● Exercise
From the first line to the last, output the entries exactly.

[Dataset entries]
--- START ---

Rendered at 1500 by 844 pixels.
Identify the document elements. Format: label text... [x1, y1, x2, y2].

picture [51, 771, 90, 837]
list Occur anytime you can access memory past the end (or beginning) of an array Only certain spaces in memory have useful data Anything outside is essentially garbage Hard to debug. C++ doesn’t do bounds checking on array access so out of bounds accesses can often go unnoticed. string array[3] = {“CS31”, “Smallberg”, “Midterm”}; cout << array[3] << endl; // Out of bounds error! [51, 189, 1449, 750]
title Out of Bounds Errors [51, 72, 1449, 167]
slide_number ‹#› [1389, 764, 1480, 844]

--- END ---

● Response to the task
Rendered at 1500 by 844 pixels.
Identify the document elements. Format: label text... [x1, y1, x2, y2].

picture [51, 771, 90, 837]
list Occur anytime you can access memory past the end (or beginning) of an array Only certain spaces in memory have useful data Anything outside is essentially garbage Hard to debug. C++ doesn’t do bounds checking on array access so out of bounds accesses can often go unnoticed. string array[3] = {“CS31”, “Smallberg”, “Midterm”}; cout << array[3] << endl; // Out of bounds error! [51, 189, 1449, 750]
title Out of Bounds Errors [51, 72, 1449, 167]
slide_number ‹#› [1389, 764, 1480, 844]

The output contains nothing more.